Roosevelt brought in trustbusters, reformers and even an expert at Wall Street manipulations to implement policies benefiting the vast majority.

By contrast, while Obama called Wall Street executives “fat cats,” he surrounded himself with financial insiders with the exception of Elizabeth Warren, the Harvard bankruptcy expert now seeking election to the U.S. Senate. His administration has failed to prosecute the central figures in the frauds that created our economic distress.

Meantime, the average income of the bottom 90 percent of households was $29,840 in 2010, up just 1 percent 1966. In the same time, average income in the top 0.01 percent of households is up some 367 percent, to $23.8 million.

— Abrahm Lustgarten, who covers the fracking issue (among other things) for ProPublica, tweets criticism of a front-page Wall Street Journal article that reported that some experts say faulty well construction, not fracking, is to blame for water pollution.

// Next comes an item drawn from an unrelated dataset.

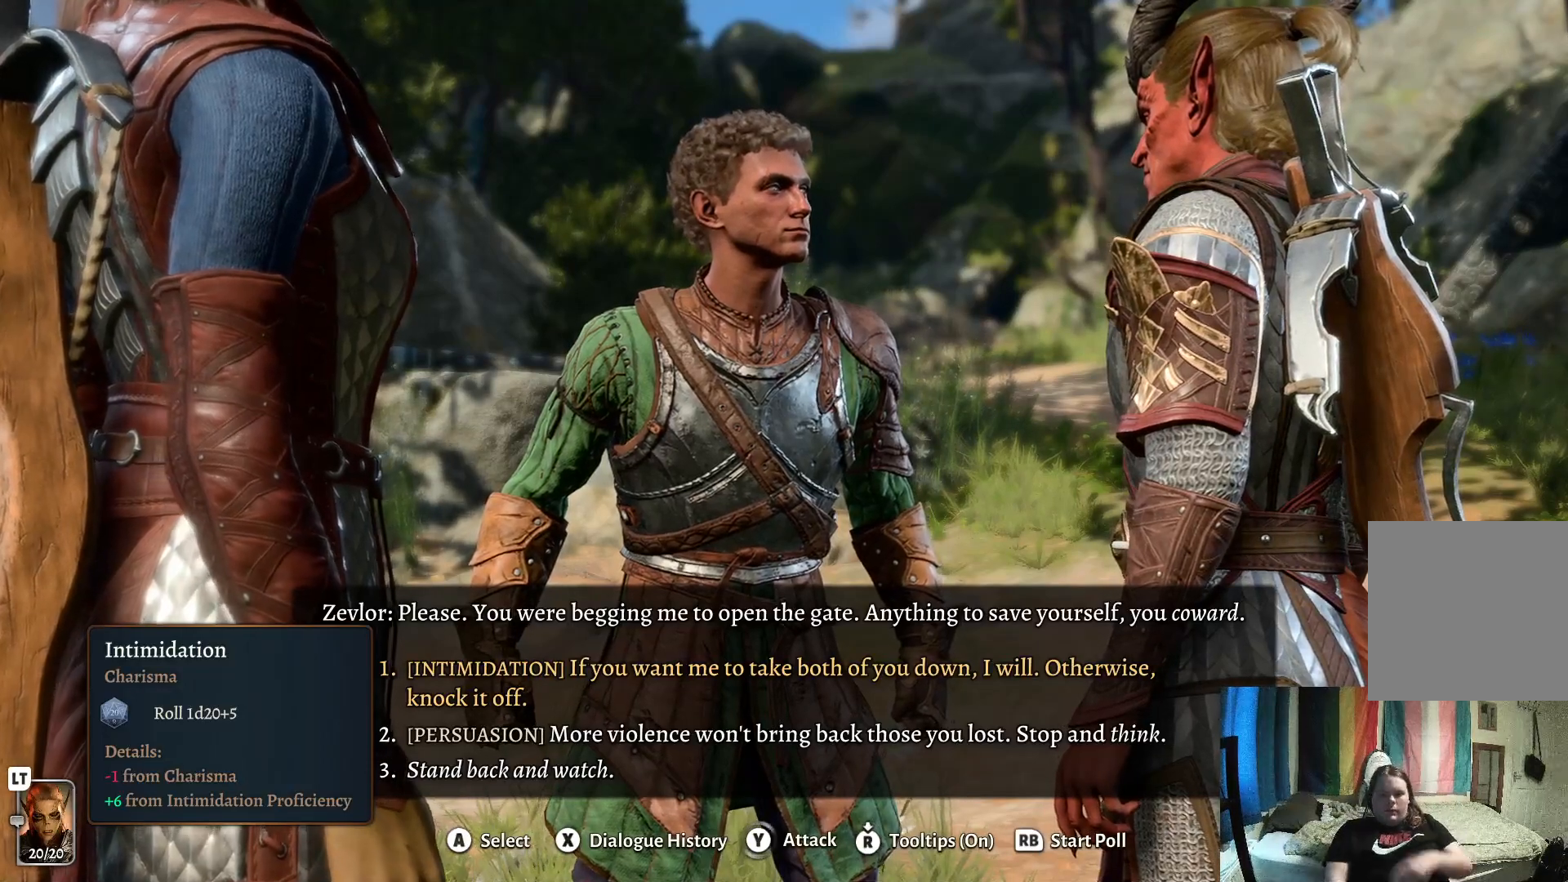
{"buttons": [], "left_stick": "center", "right_stick": "center", "events": []}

faulty logic: not pressure on well that caused contam, was inability of well 2 sustain pressure

Tom Wilber, who’s also covered the fracking issue extensively, is critical too:

Fracking does not cause water pollution, according to a front-page article in Tuesday’s Wall Street Journal. On this point there is consensus among regulators, academics and environmentalists.

This got my attention. Over the course of four years, I have interviewed many regulators, academics, and environmentalists while gathering information on my book, Under the Surface. I continue to interview them for this blog. Yet, I am yet to see much of anything that I would characterize as consensus on the risks and merits of fracking. How could I have missed this?

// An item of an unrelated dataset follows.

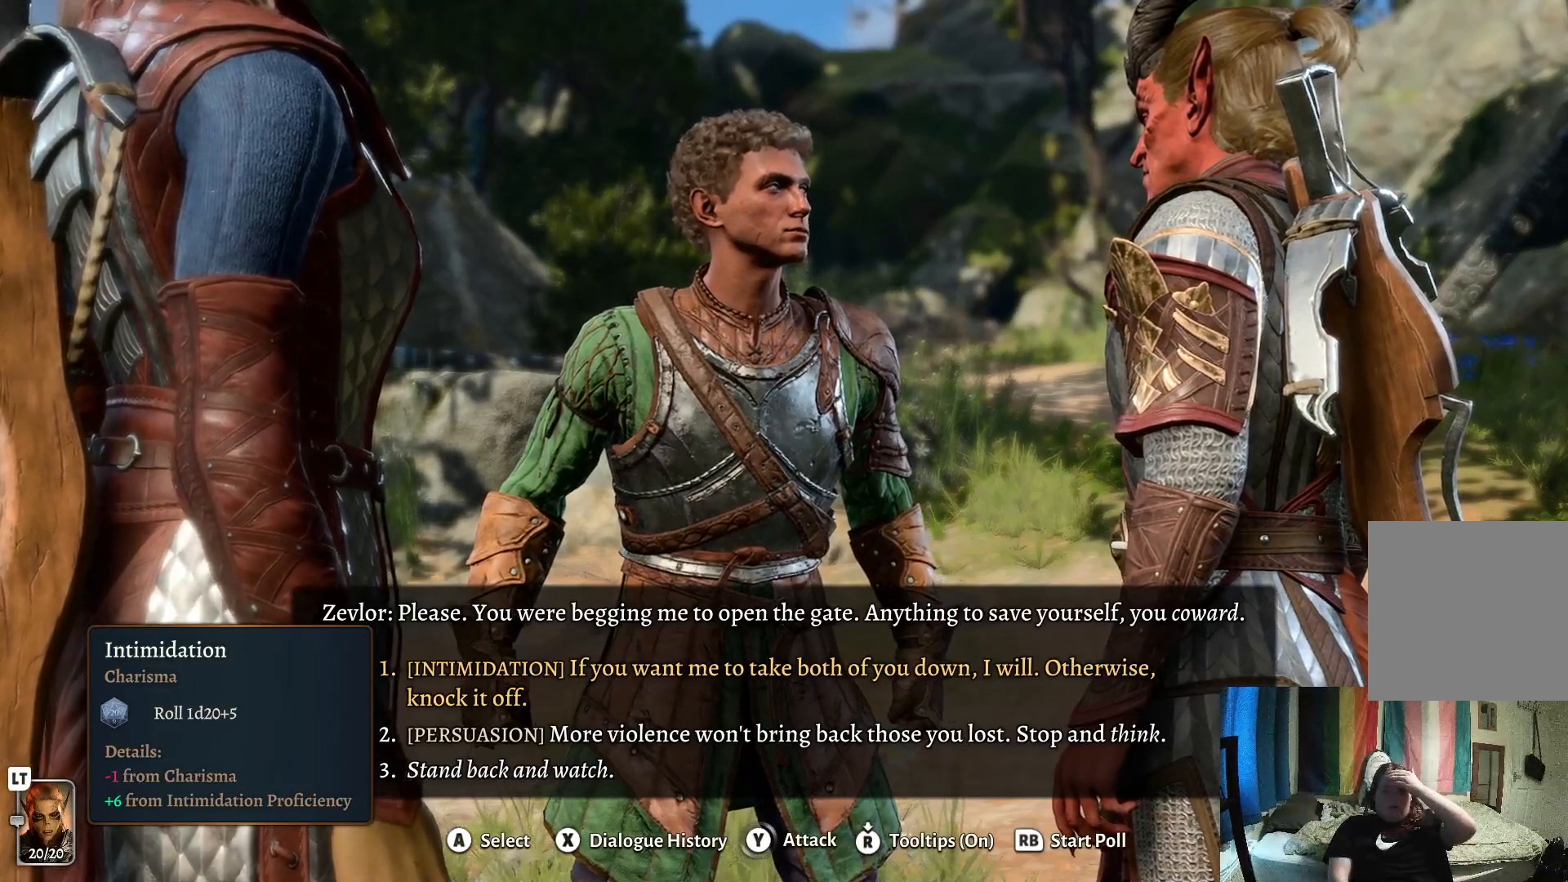
{"buttons": [], "left_stick": "center", "right_stick": "center", "events": [[400, "A", "down"], [483, "A", "up"]]}
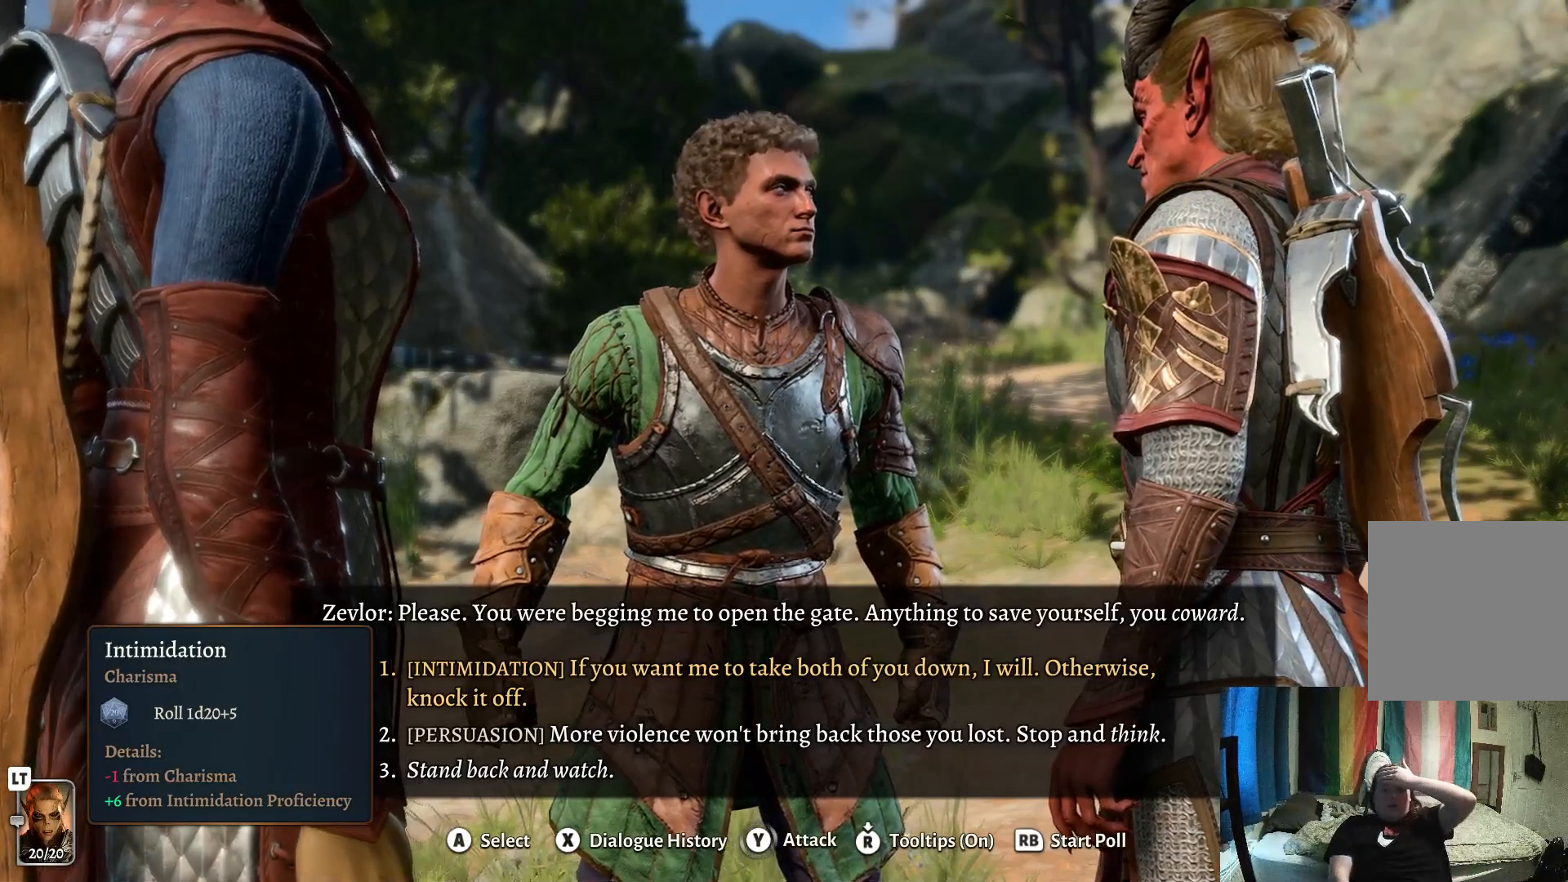
{"buttons": [], "left_stick": "center", "right_stick": "center", "events": []}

The answer is in the Journal’s definition of fracking.

American Banker’s Jeff Horwitz has part two of his series on the alleged wrongdoing in JPMorgan Chase’s debt-collection department. He looks at how Chase employee Linda Almonte blew the whistle, got fired, continued fighting to expose the practices, and finally got results—big time:

Many of Almonte’s accusations are backed by internal bank documents and current and former employees. What’s more, they’ve forced Chase to cease operations in a collections unit that had previously generated billions of dollars in annual revenues.

But while the fight dragged on, Almonte and her family were broke and living in a motel.

Almonte proved persistent, however. She contacted a number of regulators, including the Securities and Exchange Commission and Federal Trade Commission, expanding on allegations from her wrongful termination suit. She also discussed her complaints with officials from the Office of the Comptroller of the Currency, which oversees nationally chartered banks, including Chase. The OCC dispatched enforcement staffers to the bank’s San Antonio facility for two months late last year as part of a still ongoing investigation, as American Banker previously reported.

Lots of people presumably knew about what was happening, but it was one person who stood up and got it shut down—at great expense and without knowing the ultimate outcome.


Ends today: If you'd like to help CJR and win a chance at one of
10 free print subscriptions, take a brief survey for us here.

Ryan Chittum is a former Wall Street Journal reporter, and deputy editor of The Audit, CJR's business section. If you see notable business journalism, give him a heads-up at rc2538@columbia.edu. Follow him on Twitter at @ryanchittum.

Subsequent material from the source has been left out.